• Directions
Look through the records below and give the number of lines holding the string "עיכבו", nothing more.
Information given section start
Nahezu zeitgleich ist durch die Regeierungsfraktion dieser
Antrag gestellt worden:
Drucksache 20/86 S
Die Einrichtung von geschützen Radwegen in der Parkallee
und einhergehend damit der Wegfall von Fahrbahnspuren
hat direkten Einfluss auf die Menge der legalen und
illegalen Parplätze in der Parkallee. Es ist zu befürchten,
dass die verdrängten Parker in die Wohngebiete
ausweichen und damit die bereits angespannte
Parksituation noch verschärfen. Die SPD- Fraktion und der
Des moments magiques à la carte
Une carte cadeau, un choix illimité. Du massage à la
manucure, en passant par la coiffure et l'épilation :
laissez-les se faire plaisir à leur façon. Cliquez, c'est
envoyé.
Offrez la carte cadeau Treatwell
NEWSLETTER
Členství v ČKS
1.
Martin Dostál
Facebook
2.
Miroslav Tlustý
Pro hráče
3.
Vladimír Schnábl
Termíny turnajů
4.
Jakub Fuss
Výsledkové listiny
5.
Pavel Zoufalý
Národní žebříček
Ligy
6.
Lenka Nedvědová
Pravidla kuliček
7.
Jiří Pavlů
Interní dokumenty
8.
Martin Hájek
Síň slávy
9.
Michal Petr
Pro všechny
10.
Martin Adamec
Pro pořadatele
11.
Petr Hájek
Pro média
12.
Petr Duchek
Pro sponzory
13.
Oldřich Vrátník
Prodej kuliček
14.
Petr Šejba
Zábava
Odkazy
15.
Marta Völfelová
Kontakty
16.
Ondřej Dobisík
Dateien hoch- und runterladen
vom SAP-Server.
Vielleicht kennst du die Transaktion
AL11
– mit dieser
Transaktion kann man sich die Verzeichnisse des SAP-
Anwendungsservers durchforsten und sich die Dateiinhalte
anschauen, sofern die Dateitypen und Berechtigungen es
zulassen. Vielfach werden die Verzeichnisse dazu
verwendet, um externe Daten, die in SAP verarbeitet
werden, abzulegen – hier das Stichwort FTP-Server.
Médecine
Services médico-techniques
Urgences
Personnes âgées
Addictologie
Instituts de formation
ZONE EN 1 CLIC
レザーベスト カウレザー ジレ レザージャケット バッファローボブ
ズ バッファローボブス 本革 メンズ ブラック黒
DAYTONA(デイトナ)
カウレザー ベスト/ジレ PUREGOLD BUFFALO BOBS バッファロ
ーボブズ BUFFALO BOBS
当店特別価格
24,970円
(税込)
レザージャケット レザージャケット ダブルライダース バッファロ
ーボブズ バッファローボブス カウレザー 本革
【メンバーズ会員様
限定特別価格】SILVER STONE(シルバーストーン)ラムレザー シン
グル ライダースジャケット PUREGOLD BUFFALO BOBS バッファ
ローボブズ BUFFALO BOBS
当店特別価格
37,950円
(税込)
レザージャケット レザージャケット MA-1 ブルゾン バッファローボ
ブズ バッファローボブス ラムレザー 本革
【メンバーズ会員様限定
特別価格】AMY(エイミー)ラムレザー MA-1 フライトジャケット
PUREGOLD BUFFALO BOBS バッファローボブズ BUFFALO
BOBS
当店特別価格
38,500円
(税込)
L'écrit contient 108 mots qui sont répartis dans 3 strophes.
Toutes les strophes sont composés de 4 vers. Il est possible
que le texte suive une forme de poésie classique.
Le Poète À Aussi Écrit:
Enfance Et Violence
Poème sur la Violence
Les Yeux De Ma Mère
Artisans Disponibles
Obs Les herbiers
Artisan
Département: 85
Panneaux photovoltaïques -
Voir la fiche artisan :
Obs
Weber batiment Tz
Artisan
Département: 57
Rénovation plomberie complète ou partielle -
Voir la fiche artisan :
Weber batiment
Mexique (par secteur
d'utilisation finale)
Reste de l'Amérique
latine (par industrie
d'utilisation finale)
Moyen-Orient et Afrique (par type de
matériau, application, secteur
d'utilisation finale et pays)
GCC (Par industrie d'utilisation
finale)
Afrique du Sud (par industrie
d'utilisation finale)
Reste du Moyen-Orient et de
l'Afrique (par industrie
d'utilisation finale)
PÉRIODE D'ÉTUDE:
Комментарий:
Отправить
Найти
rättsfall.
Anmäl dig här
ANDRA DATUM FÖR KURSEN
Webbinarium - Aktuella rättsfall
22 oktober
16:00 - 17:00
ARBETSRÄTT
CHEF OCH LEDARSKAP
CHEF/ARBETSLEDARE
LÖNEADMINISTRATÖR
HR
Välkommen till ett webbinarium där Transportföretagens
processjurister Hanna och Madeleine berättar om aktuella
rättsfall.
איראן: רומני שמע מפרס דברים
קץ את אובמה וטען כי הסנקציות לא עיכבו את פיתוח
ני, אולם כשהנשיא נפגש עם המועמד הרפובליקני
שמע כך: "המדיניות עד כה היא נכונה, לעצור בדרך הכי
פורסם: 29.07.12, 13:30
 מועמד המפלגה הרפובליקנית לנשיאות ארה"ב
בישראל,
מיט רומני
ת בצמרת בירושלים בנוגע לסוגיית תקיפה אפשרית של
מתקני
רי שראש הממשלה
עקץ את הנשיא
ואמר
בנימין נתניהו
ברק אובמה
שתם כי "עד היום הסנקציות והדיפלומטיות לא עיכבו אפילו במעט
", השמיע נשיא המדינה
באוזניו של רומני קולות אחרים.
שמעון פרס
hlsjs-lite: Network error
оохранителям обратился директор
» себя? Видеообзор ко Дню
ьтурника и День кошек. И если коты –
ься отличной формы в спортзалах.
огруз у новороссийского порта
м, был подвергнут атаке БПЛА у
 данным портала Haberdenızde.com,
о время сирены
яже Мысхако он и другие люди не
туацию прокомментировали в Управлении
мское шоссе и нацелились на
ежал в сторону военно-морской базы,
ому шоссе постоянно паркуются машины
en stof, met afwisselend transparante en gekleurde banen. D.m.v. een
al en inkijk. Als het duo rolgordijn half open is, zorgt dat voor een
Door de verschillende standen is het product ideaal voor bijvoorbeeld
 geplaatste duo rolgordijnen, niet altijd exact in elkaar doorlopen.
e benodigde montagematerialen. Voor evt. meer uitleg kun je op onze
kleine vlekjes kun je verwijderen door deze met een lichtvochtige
Information given section end
• Solution below
2